How to Select the Right Stepper Motor for Your Application

Across all manner of automation, robotics, and precision engineering projects, stepper motors play an imperative role. They are typically used to power applications that require precise and controlled movement and positioning, ranging from 3D printers and CNC machines to laser cutters, engraving machines, and computer peripherals. 

By converting electrical pulses into precise movements, stepper motors allow for exceptional control without the need for feedback sensors. 

Why Is Choosing the Most Suitable Stepper Motor So Important? 

If you are to achieve success with your precision motion control project, you can’t depend on using just “any” stepper motor. 

Selecting the right stepper motor will greatly help ensure your application runs smoothly, reliably, and efficiently. The stepper motor you use will need to meet the project’s requirements in terms of speed, accuracy, power, and physical constraints, such as size and mounting. 

If, on the other hand, the stepper motor that you select isn’t a good match for your application’s requirements, performance issues such as missed steps, inadequate torque, and excessive wear are much likelier to occur.   

It is therefore of huge importance to understand the key specifications of your application, so that you can match them to the best available stepper motor option. 

5 Factors to Consider When Deciding on A Stepper Motor  

To choose the stepper motor that best suits your intended task, you will need to first define your system’s essential requirements. 

This will entail giving careful thought to factors such as: 

• Torque 

This is arguably the most critical element to think about when narrowing down the possibilities for a stepper motor. You will need enough torque to move your load and to overcome friction and inertia. 

As part of this, it will be necessary to consider both the holding torque and the dynamic torque. 

The former is the maximum rotational force that a stepper motor can exert when it is stationary to hold a load in place. Dynamic torque, meanwhile, is the rotational force a stepper motor can produce while it is moving; this will always be less than the holding torque. 

• Step Angle/Resolution 

This determines the number of steps a full rotation takes. For example, a common 1.8-degree motor has 200 steps per revolution. 

A smaller angle translates to higher resolution and smoother movement. However, it does potentially lower torque. 

• Speed

Stepper motors excel at low to medium speeds, of up to 1,000 revolutions per minute (RPM). However, their torque drops significantly as speed increases, due to inductance. 

If, then, your application is a high-speed one, you will need your chosen stepper motor to have a lower inductance and a higher current rating. This will allow for current to build up rapidly in the coils before the next step pulse is applied, thereby maintaining sufficient torque. 

• Inertia Matching 

The inertia of the stepper motor’s rotor should ideally be close to that of the load.
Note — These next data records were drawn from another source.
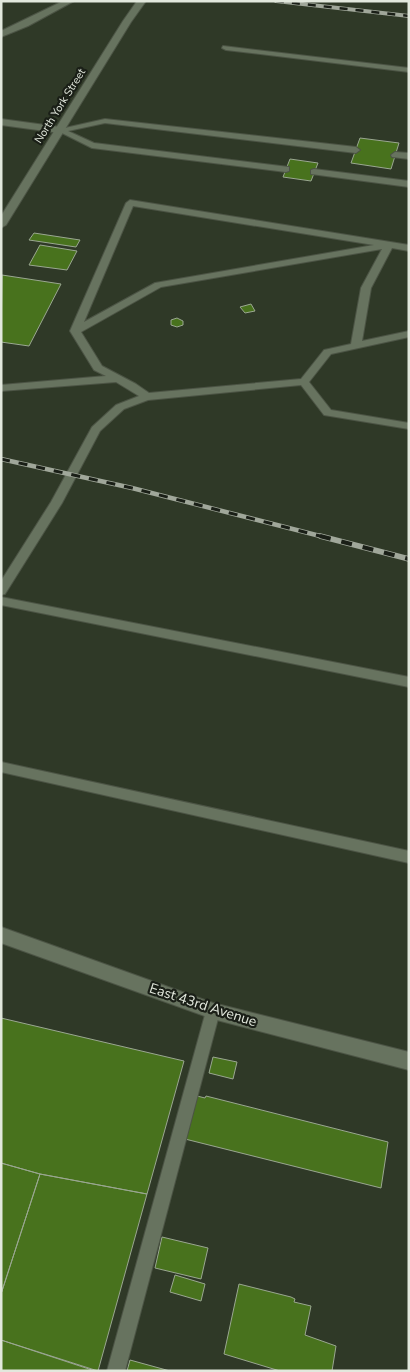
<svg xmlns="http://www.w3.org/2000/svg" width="410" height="1372" font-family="'Nunito Sans',sans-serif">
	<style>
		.building { fill: #48721d; stroke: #9aa791 }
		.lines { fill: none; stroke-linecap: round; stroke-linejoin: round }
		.service-casing { stroke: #4c5445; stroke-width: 2 }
		.minor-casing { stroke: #4c5445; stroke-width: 2 }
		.secondary-casing { stroke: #4c5445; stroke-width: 2 }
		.service { fill: #67735f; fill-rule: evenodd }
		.minor { fill: #67735f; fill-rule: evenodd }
		.secondary { fill: #67735f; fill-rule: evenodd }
		.rail-far2-casing { stroke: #a0a79a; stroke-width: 4 }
		.rail-far1-casing { stroke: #a0a79a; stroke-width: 4.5 }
		.rail-casing { stroke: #a0a79a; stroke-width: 5.5 }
		.rail-far2 { stroke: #1a1f17; stroke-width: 2.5; stroke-dasharray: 8; stroke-linecap: butt }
		.rail-far1 { stroke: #1a1f17; stroke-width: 3; stroke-dasharray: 9; stroke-linecap: butt }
		.rail { stroke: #1a1f17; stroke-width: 4; stroke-dasharray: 11; stroke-linecap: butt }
		.labels { text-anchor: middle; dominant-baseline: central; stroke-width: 4.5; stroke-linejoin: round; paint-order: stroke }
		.far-street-label { font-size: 11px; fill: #e2e8dd; stroke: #1a1f17 }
		.street-label { font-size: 14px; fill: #e2e8dd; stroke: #1a1f17 }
	</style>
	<rect width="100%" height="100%" fill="#2f3927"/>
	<path class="building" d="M360,138L399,143L391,169L351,163Z
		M290,159L318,163L311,181L283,177Z
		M34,233L80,240L76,247L29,240Z
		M40,245L77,251L67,270L29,265Z
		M2,275L61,284L29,346L1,342Z
		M251,304L255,311L245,313L240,307Z
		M177,318L183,321V325L177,327L171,325V320Z
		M1,1018L184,1061L147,1194L40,1174L1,1163Z
		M213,1057L237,1062L233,1079L209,1073Z
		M197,1096L205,1098L206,1096L388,1142L381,1188L185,1139Z
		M1,1163L40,1174L1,1294Z
		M40,1174L147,1194L98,1371L1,1340V1294Z
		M162,1237L208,1248L201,1279L155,1268Z
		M175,1275L205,1284L201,1301L170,1292Z
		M239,1284L291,1297L295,1299L294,1302L311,1306L305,1335L336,1346L332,1371H280L224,1354Z
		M1,1340L95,1371H1Z
		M130,1360L170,1371H127Z"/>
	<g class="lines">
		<g class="service-casing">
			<path id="service" d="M223,46L409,68V72L226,50L222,48Z
				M105,119L356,147L360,150L356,153L105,123L68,131L94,143L289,167V171L286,172L92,148L56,130Z
				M395,152L409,153V159L392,157L391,155Z
				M314,169L409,181V187L311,174V170Z
				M130,200L409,245V251L392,248L371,288L362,341L409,331V337L331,354L309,382L331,410L409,423V429L324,415L301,385L148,400L124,409L100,431L62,503L5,594L1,595V581L51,502L92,427L116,405L139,396L116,382L1,391V385L106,376L94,370L70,331L126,203ZM133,206L374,245L155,283L84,322ZM382,249L361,288L351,344L324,350L301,379L149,393L136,384L102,366L81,332L161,287Z
				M1,597L409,677V687L1,605Z
				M1,762L409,851V863L1,772Z
				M213,1004L218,1006L220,1011L125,1371H107L206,1011L208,1006Z"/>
		</g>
		<g class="minor-casing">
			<path id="minor" d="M1,119L60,127L65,130L60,133L1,125Z
				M1,927L213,1003L409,1052V1070L213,1019L1,943Z"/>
		</g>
		<g class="secondary-casing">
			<path id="secondary" d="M63,1H74L28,26L1,37V31Z
				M137,1H146L131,22L6,225L1,228V216L123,21Z"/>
		</g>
		<use href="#service" class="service"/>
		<use href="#minor" class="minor"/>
		<use href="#secondary" class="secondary"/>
		<g class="rail-far2-casing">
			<path id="rail-far2" d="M276,1L409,16"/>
		</g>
		<g class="rail-far1-casing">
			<path id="rail-far1" d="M1,459L132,488L324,537"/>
		</g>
		<g class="rail-casing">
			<path id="rail" d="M320,536L409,559"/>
		</g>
		<use href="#rail-far2" class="rail-far2"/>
		<use href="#rail-far1" class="rail-far1"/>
		<use href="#rail" class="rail"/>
	</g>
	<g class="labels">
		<g class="far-street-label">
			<text transform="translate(60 106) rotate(-58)">North York Street</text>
		</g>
		<g class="street-label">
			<text transform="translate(203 1005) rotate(18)">East 43rd Avenue</text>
		</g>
	</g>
	<rect width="410" height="1372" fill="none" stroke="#e2e8dd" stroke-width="5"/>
</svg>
Making the right choice here will help ensure optimal performance and efficiency, with the motor able to properly control the load during acceleration and deceleration. 

A significant inertia mismatch, on the other hand, could lead to the motor stalling, vibrating, or losing steps. 

• Physical Size (NEMA Frame Size) 

The National Electrical Manufacturers Association (NEMA) standard defines common mounting sizes, such as NEMA 17 or NEMA 23. You will need whatever stepper motor you choose to physically fit your assembly. 

A Well-Chosen Digital Tool Can Help You Select the Right Stepper Motor 

It can be a complex task to manually calculate the necessary torque, speed, and inertia, as you seek to determine the stepper motor that best suits your project. 

Plus, dealing with all those physics principles and formulas with a “pen and paper” approach can be time-consuming and leave a high risk of human error creeping in. 

Fortunately, it is a relatively quick and easy task to calculate requirements with the stepper motor performance calculator on the website of the electrical component supplier, RS. 

Of course, various similar calculators can be found elsewhere online. 

Whatever specific digital tool you do choose, they tend to operate on a broadly similar basis: you input such parameters as current, inductance, voltage, and steps per revolution, before reviewing the outputs the calculator produces. The latter tend to include maximum speed, minimum time per step, and maximum power. 

Conclusion: Step Into Precision 

By methodically assessing such aspects as torque, speed, and step angle in light of your project’s demands, you can help ensure you make the right choice of stepper motor. 

That, in turn, will put you in a strong position to build a high-performing and reliable system that lives up to your expectations.